This piece originially appeared as an op/ed in the San Diego Union-Tribune on Jan. 28, 2022, and was written by ReWild Mission Bay founder Rebecca Schwartz Lesberg. The former director of conservation at San Diego Audubon and ReWild Mission Bay project manager, Rebecca was also a San Diego De Anza Ad Hoc Subcommittee vice chair, and now serves as president of Coastal Policy Solutions.
San Diego has a once-in-a-lifetime chance to save the wild heritage of Mission Bay and protect the public’s right to access our beloved coastline.
The city of San Diego is currently developing plans for how to revitalize the northeast corner of Mission Bay, a place that has been cut off from true public use for decades.
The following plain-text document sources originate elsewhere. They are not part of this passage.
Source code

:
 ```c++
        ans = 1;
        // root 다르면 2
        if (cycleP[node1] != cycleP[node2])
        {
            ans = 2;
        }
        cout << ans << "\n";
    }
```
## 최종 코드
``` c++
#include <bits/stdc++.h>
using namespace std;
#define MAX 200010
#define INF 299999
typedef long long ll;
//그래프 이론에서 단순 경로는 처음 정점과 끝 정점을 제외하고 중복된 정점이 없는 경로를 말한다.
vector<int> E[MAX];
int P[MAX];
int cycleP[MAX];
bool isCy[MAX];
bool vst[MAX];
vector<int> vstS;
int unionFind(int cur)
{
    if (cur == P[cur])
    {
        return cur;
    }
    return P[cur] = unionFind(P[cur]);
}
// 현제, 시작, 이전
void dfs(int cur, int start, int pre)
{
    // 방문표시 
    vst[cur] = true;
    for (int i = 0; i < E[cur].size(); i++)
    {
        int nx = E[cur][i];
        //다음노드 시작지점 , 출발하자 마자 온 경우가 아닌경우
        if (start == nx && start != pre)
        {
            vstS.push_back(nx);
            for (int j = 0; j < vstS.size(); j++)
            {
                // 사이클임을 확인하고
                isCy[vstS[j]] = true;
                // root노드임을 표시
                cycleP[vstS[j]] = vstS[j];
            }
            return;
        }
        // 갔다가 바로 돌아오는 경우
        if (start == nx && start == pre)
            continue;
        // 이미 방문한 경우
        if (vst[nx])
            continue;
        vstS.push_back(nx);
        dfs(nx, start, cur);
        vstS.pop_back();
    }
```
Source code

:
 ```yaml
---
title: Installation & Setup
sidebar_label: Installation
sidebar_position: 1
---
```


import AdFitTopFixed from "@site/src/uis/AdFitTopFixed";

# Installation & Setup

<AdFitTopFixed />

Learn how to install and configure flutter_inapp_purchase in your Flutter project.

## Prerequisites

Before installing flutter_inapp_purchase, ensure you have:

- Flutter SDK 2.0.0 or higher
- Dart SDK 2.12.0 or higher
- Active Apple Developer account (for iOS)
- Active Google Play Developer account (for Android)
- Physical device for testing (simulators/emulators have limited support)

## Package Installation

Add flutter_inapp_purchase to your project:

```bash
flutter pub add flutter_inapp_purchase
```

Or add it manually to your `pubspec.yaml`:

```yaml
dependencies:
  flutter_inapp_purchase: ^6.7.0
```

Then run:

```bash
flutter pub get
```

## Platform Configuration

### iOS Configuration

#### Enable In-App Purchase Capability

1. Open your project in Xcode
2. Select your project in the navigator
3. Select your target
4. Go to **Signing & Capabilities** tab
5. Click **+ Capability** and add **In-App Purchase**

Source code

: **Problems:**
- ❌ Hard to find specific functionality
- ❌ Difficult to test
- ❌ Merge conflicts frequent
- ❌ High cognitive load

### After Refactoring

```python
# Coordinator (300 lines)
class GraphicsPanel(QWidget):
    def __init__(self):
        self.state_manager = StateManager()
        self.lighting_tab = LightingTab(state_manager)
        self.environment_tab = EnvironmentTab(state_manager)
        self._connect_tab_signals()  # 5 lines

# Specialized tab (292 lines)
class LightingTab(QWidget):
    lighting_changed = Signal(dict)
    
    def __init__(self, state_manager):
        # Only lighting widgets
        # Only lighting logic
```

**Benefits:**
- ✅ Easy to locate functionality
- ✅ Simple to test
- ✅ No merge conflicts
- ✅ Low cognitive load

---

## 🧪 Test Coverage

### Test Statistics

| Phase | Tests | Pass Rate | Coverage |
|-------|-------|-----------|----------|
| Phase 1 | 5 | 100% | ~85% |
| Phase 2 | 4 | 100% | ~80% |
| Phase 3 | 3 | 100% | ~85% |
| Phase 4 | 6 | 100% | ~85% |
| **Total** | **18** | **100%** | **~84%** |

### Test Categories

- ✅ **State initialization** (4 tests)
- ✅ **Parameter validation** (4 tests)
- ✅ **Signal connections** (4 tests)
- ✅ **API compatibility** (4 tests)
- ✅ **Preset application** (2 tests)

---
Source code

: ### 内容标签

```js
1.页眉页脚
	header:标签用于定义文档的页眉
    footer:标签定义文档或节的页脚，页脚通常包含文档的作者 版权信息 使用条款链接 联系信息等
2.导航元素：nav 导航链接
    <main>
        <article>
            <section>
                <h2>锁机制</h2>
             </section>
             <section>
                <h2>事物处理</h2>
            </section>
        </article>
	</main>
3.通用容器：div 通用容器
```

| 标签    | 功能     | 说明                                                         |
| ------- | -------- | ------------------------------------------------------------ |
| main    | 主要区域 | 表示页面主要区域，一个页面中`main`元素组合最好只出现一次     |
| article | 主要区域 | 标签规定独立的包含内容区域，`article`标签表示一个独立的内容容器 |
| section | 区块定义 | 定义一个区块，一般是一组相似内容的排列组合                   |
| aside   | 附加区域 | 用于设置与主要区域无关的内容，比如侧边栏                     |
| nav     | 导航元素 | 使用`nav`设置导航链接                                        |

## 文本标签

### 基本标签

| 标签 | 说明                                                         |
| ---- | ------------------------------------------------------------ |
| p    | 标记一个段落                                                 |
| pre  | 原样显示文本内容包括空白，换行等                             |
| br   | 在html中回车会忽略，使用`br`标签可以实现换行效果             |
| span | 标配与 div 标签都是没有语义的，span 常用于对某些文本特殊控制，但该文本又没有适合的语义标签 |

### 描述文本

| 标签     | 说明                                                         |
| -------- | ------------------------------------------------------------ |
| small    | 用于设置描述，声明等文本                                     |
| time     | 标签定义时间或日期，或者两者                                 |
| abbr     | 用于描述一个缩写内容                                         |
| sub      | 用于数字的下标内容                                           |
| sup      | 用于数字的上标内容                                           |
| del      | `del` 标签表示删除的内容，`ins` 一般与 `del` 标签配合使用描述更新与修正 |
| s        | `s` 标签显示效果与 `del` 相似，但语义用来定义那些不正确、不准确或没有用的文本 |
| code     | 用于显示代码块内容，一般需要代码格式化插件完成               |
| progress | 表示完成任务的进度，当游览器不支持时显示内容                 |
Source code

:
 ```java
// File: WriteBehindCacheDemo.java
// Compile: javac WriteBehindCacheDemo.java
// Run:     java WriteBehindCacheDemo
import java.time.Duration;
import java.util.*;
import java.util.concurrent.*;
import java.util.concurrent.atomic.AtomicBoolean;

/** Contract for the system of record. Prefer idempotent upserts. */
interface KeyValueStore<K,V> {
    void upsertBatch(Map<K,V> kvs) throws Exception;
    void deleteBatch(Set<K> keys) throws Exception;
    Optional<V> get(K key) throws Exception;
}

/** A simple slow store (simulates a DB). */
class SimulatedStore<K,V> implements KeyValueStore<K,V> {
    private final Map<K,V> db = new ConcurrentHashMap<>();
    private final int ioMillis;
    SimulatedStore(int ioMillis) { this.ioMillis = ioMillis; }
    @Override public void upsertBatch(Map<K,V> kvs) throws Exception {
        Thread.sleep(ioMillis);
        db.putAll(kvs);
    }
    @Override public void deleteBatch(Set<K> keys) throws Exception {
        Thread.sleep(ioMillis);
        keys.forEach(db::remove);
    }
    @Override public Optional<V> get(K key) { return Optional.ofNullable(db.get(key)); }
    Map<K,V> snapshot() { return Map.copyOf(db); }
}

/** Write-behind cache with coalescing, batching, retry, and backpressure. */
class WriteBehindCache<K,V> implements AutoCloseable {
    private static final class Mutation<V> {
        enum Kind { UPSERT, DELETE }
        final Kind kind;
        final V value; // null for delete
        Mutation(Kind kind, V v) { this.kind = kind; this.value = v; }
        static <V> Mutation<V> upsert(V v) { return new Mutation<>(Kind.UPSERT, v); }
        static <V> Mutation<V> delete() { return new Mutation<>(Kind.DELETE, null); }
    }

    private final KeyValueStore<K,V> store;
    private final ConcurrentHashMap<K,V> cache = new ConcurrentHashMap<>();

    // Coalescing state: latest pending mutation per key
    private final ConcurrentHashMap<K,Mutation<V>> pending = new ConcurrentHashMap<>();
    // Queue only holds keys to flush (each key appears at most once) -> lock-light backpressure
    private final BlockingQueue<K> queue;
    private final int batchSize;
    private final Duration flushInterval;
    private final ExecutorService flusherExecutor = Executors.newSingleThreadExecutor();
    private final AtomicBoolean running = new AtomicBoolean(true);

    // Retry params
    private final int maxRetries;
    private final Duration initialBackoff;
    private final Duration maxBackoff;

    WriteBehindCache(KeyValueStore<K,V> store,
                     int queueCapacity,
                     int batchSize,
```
This spot is home to the area’s last remaining 40 acres of salt marsh in what was once a 4,000-acre wetland complex at the mouth of the San Diego River. Mayor Todd Gloria’s De Anza Natural proposal is much better than the plan released under the Faulconer administration. He and city staff are to be commended for listening to the passionate advocacy of the many people who work to protect these lands.
However, the plan still has a long way to go.
If city leaders want to meaningfully improve water quality, increase climate resilience, protect endangered species and safeguard public access, some important changes need to be made. The decisions that Mayor Gloria and the City Council make will cement the future of this crucial habitat for generations to come.
First and foremost, the De Anza Natural plan does not restore a high enough acreage of wetlands to achieve the project goals. Wetlands are nature’s workhorse — they filter pollutants out of the water, protect the shoreline from erosion and sequester carbon in their soils. With trails, boardwalks and overlooks, they give people the kinds of nature-based recreation and access to the outdoors that so many San Diegans crave (and have come to rely on during the COVID-19 pandemic). Wetlands also provide habitat for amazing birds like great blue herons and snowy egrets.
To truly achieve the city’s water quality, species protection, recreation and sea level rise resiliency goals, the city must adopt the wetlands design included in ReWild Mission Bay’s “Wildest” plan. That plan is the result of nearly five years of stakeholder outreach, public engagement and technical expertise. It is a feasible way to accommodate the true scale of wetlands restoration that is both possible and necessary.
Second, and just as important, the area set aside here for “guest housing” must truly be designed as low-cost accommodation. The California coastline belongs to all Californians, not just the wealthy few who can afford expensive hotels or bus-sized RVs. Tent camping, eco-cabins, and, yes, even some RVs can be mixed to create a world-class travel destination that exists for the public good, not private profit.
Making these choices may not be easy. Mayor Gloria must be willing to stand up to the monied interests that have for too long controlled land use decisions in San Diego. This is the first time in half a century that the public has had a chance to help determine how these public lands are used — lands that belong to all of us. And it’s likely our last chance to do so before our coastal communities experience some of the most damaging impacts of a changing climate. With these decisions, San Diego has the opportunity to act like the big city it is and be a leader in the restoration and protection of our natural infrastructure. It’s time to invest in these working lands that work so hard for our communities.
Before Mission Bay was dredged to create the islands and peninsulas we know today, tens of thousands of migratory birds thrived in the bay’s eelgrass, mudflats and salt marsh. Generations of fish emerged from the bay’s wetland “fish nurseries,” contributing to abundant fisheries along the Southern California coast. And since time immemorial, the Kumeyaay (Iipay and Tipai) have called this land home.
The city itself said it best, in the 1994 Mission Bay Park Master Plan: “We have learned, through the painful mistakes of yesterday’s ignorance and myopia, that we cannot view the natural environment as something apart from the human race. Shifting the direction of Mission Bay Park to account for its long-term ecological health is a choice for the future.”
To address the mistakes of the past century, we must implement a new future for Mission Bay Park — one that corrects the bay-wide imbalance that has for so long favored commerce at the expense of the environment. ReWild Mission Bay provides this vision, and the city of San Diego should implement the “Wildest” plan as we chart the course for the area’s next 100 years.